Instructions to follow => Return every line of the listing below that contains the word "series".

Input records =>
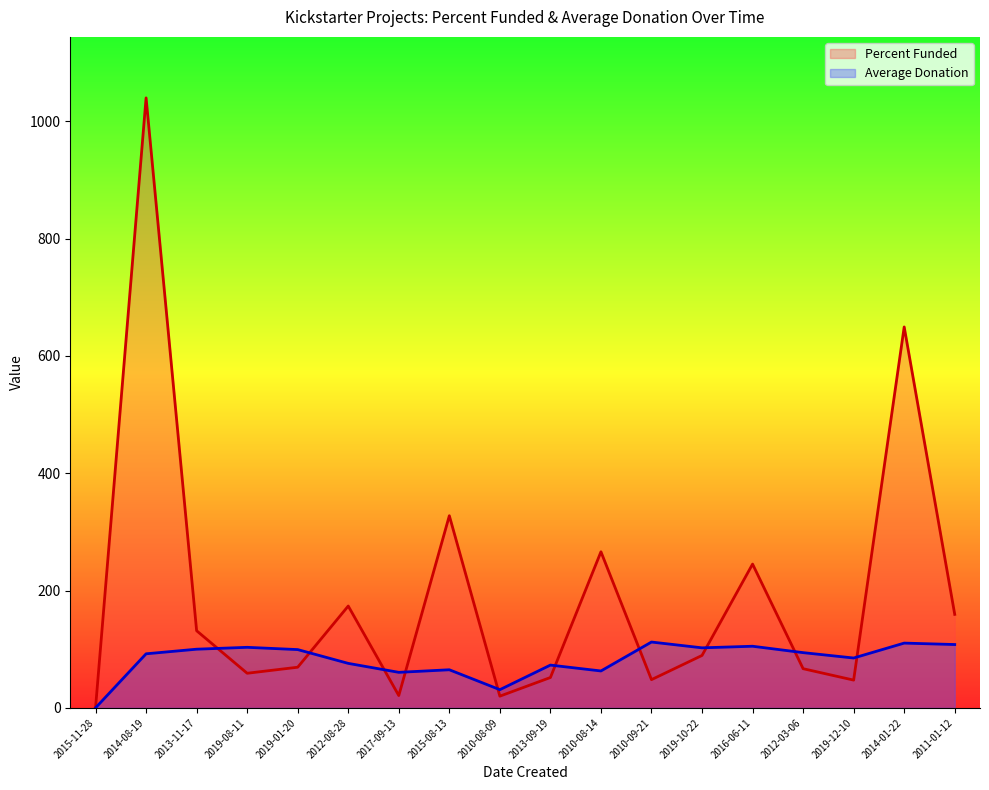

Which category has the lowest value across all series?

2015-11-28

---

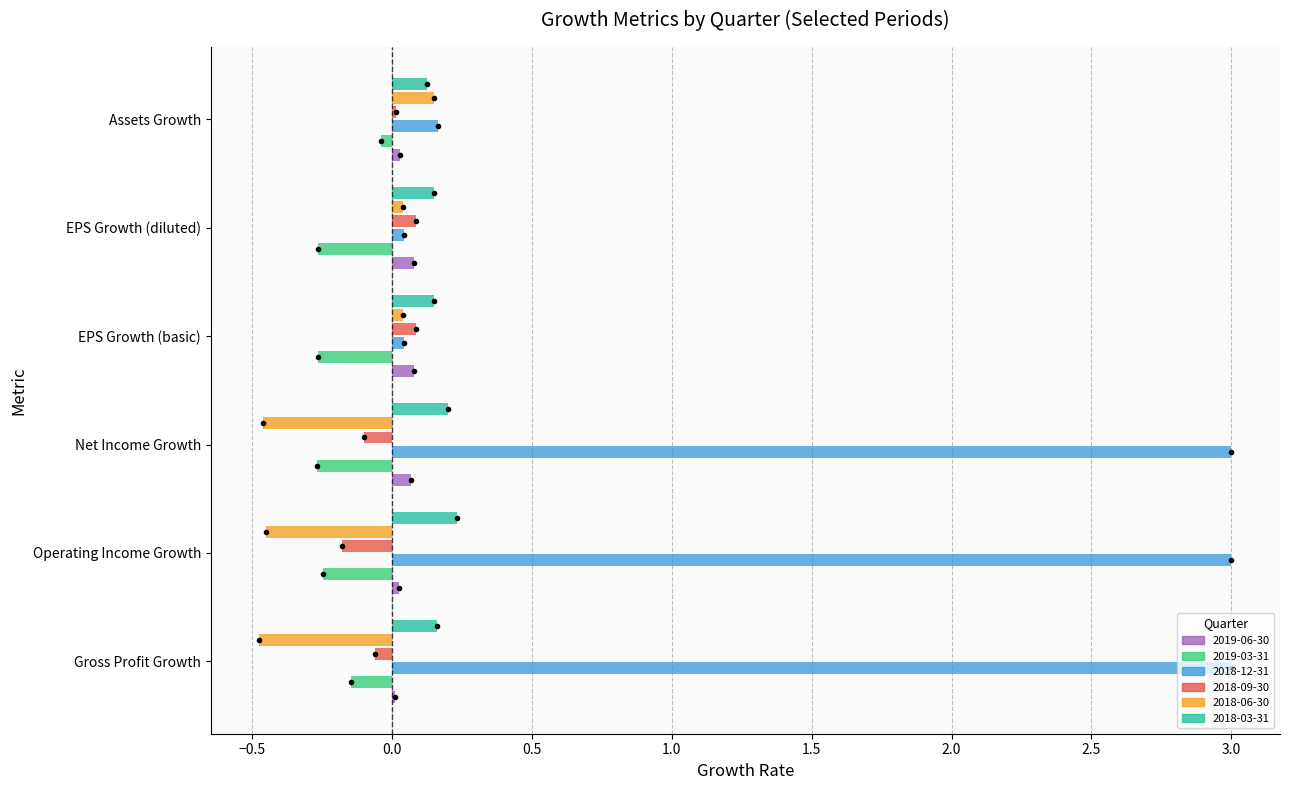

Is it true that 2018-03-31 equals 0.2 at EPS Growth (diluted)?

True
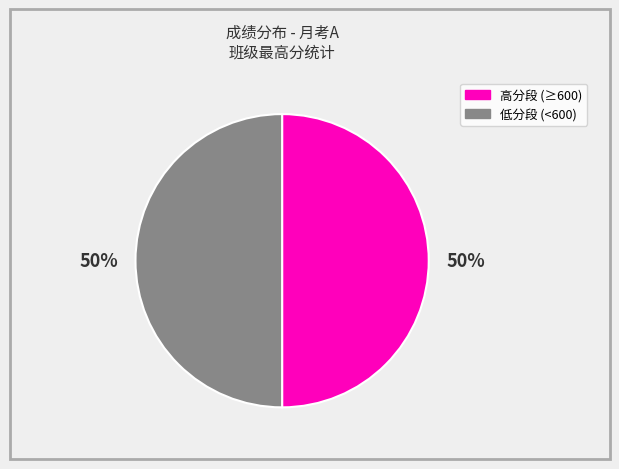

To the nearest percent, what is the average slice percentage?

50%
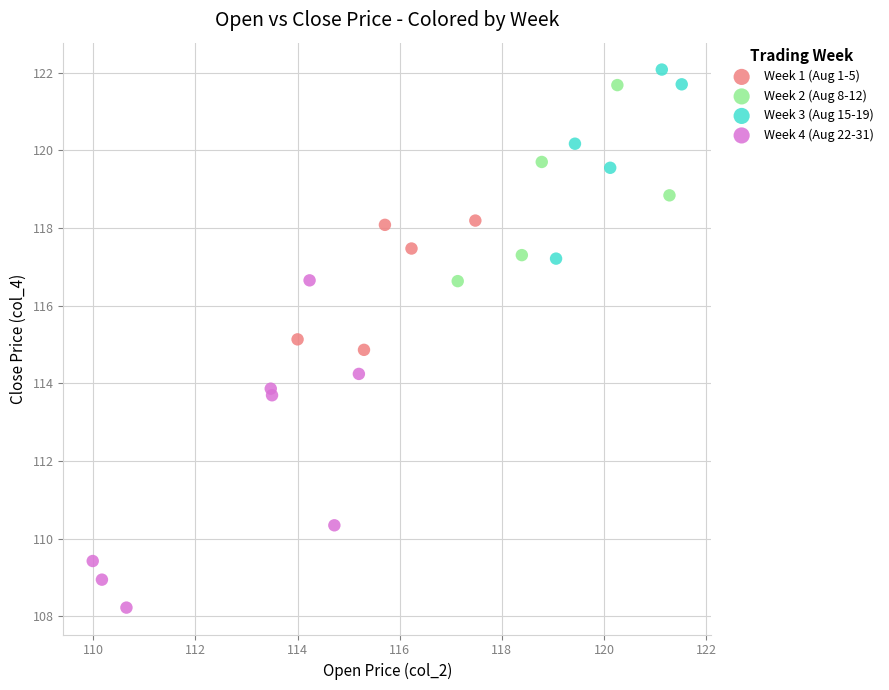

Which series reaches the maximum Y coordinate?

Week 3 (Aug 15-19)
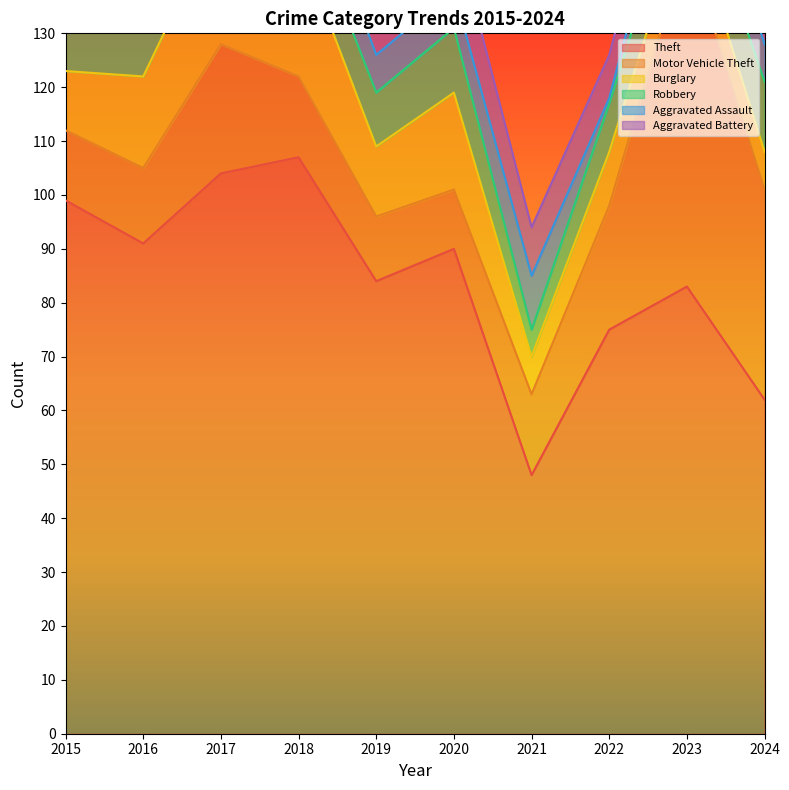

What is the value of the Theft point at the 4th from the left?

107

Your response =>
Which category has the lowest value across all series?
Which series reaches the maximum Y coordinate?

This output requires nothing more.